The viscoelastic properties of processed cheeses depend on their thermal history and fat polymorphism.

Both the composition and the thermal kinetics that are applied to processed cheeses can affect their texture. This study investigated the effect of the storage conditions and thermal history on the viscoelastic properties of processed cheese and the physical properties of the fat phase. The microstructure of processed cheese has been characterized. Using a combination of physical techniques such as rheometry, differential scanning calorimetry, and X-ray diffraction, the partial crystallization of fat and the polymorphism of triacylglycerols (TG; main constituents of milk fat) were related to changes in the elastic modulus and tan δ as a function of temperature. In the small emulsion droplets (<1 µm) dispersed in processed cheeses, the solid fat phase was studied at a molecular level and showed differences as a function of the thermal history. Storage of processed cheese at 4 °C and its equilibration at 25 °C lead to partial crystallization of the fat phase, with the formation of a ß' 2 L (40.9 Å) structure; on cooling at 2 °C min(-1), the formation of an α 3 L (65.8 Å) structure was characterized. The cooling of processed cheese from 60 to -10 °C leads to the formation of a single type of crystal: α 3 L (72 Å). Structural reorganizations of the solid fat phase characterized on heating allowed the interpretation of the elastic modulus evolution of processed cheese. This study evidenced polymorphism of TG in a complex food product such as processed cheese and allowed a better understanding of the viscoelastic properties as a function of the thermal history.
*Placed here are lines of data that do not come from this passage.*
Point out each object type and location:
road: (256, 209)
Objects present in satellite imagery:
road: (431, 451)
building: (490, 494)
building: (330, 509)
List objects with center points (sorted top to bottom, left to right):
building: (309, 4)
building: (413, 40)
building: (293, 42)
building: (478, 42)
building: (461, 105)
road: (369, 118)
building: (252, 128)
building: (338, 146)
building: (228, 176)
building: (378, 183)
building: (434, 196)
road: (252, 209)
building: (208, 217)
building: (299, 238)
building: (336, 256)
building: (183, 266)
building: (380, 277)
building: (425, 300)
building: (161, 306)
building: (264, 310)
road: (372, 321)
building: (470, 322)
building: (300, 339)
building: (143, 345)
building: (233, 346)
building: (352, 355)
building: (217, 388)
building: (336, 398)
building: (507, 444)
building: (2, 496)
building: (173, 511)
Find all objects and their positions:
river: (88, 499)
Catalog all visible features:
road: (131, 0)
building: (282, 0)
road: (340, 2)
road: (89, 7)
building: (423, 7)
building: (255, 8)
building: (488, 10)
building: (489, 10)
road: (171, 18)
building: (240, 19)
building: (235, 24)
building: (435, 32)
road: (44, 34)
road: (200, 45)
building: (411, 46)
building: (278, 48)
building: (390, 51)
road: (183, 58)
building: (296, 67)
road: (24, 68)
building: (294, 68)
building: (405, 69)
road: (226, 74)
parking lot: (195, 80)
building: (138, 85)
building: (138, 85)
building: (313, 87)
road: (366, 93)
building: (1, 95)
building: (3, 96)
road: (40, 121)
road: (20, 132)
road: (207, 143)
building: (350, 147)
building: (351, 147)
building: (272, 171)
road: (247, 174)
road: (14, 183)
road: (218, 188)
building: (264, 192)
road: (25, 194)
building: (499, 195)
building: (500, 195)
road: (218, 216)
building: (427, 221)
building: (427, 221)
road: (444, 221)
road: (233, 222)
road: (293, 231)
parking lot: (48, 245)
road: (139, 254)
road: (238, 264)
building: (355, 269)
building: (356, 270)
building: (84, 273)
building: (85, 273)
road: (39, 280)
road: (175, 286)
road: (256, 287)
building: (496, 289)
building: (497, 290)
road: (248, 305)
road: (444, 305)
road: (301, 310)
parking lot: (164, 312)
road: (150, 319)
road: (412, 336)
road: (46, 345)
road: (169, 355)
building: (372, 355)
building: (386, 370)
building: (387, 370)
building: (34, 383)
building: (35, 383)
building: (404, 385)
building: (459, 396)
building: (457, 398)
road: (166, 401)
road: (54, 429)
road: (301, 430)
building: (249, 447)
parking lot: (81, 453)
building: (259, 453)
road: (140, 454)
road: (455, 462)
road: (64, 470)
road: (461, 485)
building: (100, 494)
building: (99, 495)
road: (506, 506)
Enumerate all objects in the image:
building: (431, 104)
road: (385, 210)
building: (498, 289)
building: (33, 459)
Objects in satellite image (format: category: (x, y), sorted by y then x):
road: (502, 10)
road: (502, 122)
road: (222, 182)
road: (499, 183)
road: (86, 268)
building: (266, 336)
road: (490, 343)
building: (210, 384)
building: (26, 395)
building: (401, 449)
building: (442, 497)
Crystallization and polymorphism of triacylglycerols contribute to the rheological properties of processed cheese.

The thermal, rheological, and structural behaviors of a spreadable processed cheese were studied by complementary techniques including differential scanning calorimetry (DSC), rheology, and X-ray diffraction as a function of temperature. In this product, fat is present as a dispersed phase. Thermal and rheological properties were studied at different cooling rates between 0.5 and 10 degrees C min(-1) from 60 to 3 degrees C. Crystallization properties of fat were monitored at a cooling rate of -2 degrees C min(-1) from 60 to -10 degrees C. Fat triacylglycerols (TGs) crystallized at 15 degrees C in a triple-chain length 3Lalpha (72 A) structure correlated to exothermic events and to the sudden increase in the rheological moduli G' and G''. Upon heating at 2 degrees C min(-1), the polymorphic transition of TGs evidence the melting of the 3Lalpha structure and the formation of a 2Lbeta' (36.7-41.5 A) structure. Melting of the latter follows. These transformations coincide with thermal events observed by DSC and the decrease in two steps of the rheological moduli. The influence of fat crystallization, melting, and polymorphism upon the viscoelastic properties is clearly demonstrated upon both heating and cooling.